Segment Start: INPUT MATERIAL
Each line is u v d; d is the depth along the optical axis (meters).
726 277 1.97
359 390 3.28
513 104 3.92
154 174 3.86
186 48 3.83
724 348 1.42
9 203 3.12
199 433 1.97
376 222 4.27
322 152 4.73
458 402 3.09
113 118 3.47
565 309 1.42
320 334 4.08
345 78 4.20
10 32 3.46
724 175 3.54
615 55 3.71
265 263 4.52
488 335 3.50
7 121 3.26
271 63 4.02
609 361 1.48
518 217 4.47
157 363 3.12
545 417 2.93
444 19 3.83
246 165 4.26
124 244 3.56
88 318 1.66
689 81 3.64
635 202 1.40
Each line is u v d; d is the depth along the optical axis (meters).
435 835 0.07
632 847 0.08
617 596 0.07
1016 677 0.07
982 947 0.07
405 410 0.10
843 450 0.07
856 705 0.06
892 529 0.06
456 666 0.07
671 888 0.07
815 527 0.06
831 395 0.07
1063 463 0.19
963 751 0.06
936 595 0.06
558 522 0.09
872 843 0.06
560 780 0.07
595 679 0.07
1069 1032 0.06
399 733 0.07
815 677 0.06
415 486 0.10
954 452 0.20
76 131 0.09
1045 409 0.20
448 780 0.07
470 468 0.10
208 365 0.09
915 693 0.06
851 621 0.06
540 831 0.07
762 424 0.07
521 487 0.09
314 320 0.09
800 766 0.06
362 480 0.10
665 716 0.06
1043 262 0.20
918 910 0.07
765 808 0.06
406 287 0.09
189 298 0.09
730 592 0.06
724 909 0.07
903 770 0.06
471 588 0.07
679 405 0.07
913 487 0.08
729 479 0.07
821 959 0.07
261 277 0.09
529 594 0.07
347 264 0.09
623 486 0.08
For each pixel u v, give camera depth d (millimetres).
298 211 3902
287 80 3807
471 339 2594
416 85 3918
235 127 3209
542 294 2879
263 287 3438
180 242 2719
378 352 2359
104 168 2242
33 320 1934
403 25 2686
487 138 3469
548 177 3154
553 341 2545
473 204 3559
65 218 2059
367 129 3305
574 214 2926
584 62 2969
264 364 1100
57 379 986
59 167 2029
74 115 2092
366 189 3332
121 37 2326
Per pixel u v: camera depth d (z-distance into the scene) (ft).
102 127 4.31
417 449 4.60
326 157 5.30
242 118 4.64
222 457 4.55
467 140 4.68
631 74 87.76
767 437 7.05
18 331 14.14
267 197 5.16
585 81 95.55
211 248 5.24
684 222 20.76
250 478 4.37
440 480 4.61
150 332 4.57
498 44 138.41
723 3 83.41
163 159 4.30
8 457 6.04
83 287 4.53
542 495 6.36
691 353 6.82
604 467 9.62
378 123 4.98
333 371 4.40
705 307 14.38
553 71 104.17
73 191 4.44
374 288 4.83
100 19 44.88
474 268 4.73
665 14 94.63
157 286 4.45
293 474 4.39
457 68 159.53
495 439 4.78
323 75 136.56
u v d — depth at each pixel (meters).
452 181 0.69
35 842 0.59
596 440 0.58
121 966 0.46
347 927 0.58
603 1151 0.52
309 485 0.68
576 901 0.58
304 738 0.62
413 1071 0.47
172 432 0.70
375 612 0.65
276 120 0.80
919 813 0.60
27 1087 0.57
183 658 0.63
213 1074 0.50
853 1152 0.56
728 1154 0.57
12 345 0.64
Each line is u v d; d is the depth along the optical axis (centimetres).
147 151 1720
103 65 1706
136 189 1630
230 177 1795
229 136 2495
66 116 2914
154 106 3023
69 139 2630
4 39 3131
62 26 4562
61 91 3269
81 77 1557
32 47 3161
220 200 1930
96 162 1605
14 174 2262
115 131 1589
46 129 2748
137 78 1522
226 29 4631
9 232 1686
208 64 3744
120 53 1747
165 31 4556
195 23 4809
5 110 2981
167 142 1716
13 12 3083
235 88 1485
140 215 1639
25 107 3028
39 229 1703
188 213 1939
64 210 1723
Segment End: INPUT MATERIAL
* EXERCISE DETAILS:
With the line containing "242 118 4.64" as the first and the last line above as the final one, copy those lines exactly and no others.

* WRITTEN REPLY:
242 118 4.64
222 457 4.55
467 140 4.68
631 74 87.76
767 437 7.05
18 331 14.14
267 197 5.16
585 81 95.55
211 248 5.24
684 222 20.76
250 478 4.37
440 480 4.61
150 332 4.57
498 44 138.41
723 3 83.41
163 159 4.30
8 457 6.04
83 287 4.53
542 495 6.36
691 353 6.82
604 467 9.62
378 123 4.98
333 371 4.40
705 307 14.38
553 71 104.17
73 191 4.44
374 288 4.83
100 19 44.88
474 268 4.73
665 14 94.63
157 286 4.45
293 474 4.39
457 68 159.53
495 439 4.78
323 75 136.56
u v d — depth at each pixel (meters).
452 181 0.69
35 842 0.59
596 440 0.58
121 966 0.46
347 927 0.58
603 1151 0.52
309 485 0.68
576 901 0.58
304 738 0.62
413 1071 0.47
172 432 0.70
375 612 0.65
276 120 0.80
919 813 0.60
27 1087 0.57
183 658 0.63
213 1074 0.50
853 1152 0.56
728 1154 0.57
12 345 0.64
Each line is u v d; d is the depth along the optical axis (centimetres).
147 151 1720
103 65 1706
136 189 1630
230 177 1795
229 136 2495
66 116 2914
154 106 3023
69 139 2630
4 39 3131
62 26 4562
61 91 3269
81 77 1557
32 47 3161
220 200 1930
96 162 1605
14 174 2262
115 131 1589
46 129 2748
137 78 1522
226 29 4631
9 232 1686
208 64 3744
120 53 1747
165 31 4556
195 23 4809
5 110 2981
167 142 1716
13 12 3083
235 88 1485
140 215 1639
25 107 3028
39 229 1703
188 213 1939
64 210 1723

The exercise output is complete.